Institute chief executive Len Clapham says accredited surveyors will have to adhere to a code of ethics and accreditation criteria, New Zealand property inspection standards and an improved level of service and assurance to consumers in New Zealand.
“While there has been a lot of discussion on this topic the Institute and the industry special interest group have been working solidly to create a robust process and infrastructure to support the new accreditation programme,” Mr Clapham says.
He goes on to say that the programme will undertake assessment, training and development for the profession, including auditing.

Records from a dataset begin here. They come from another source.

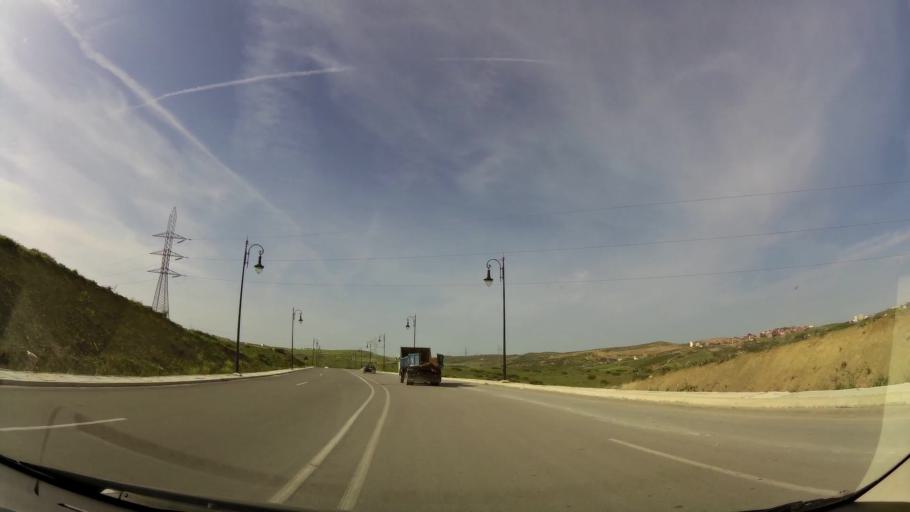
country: MA
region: Tanger-Tetouan
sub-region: Tanger-Assilah
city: Tangier
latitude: 35.7178
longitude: -5.7723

The accreditation process will be a structured method of evaluating the competency of building surveyors to undertake pre-purchase and pre-sale surveys, safe and sanitary reports, investigation inspections, quality assurance inspections, council building record inspections, maintenance inspections and sampling of lead and asbestos.
Enhanced service to be offered
Accredited building surveyors will offer an enhanced service and certificated level of competence to reassure home buyers and sellers. The programme has been developed to deliver consistency in the pre-purchase and pre-sale inspection industry.
“In time, it will weed out the individuals and companies within the industry who do not meet the required level of competency,” Mr Clapham says.
The accreditation process and other administration duties will be undertaken by the Institute.
Lumley General Insurance (NZ) Ltd has lent support to the initiative by providing comprehensive insurance cover to accredited professionals. Support has also been signalled by the finance sector.
Similar levels of accreditation and certification have been undertaken in other countries, including Great Britain and the USA.
“This is an exciting initiative for improvement in the industry,” Mr Clapham says. “The group is to be congratulated on its positive moves to achieve a higher standard of professionalism and service which will result in another measure of protection for the consumer.
“The accreditation process is being piloted in Auckland, Hamilton, Wellington and Nelson, and will be fully available for online applications by the end of July.”
The Institute is advocating that every house sold in New Zealand will be required to have a home information pack that contains a pre-sale survey to New Zealand property inspection standards, terms of sale, evidence of title, standard searches, planning consents and building control certificates, Land Information Memorandum (LIM), warranties and guarantee and, in future, an energy efficiency assessment.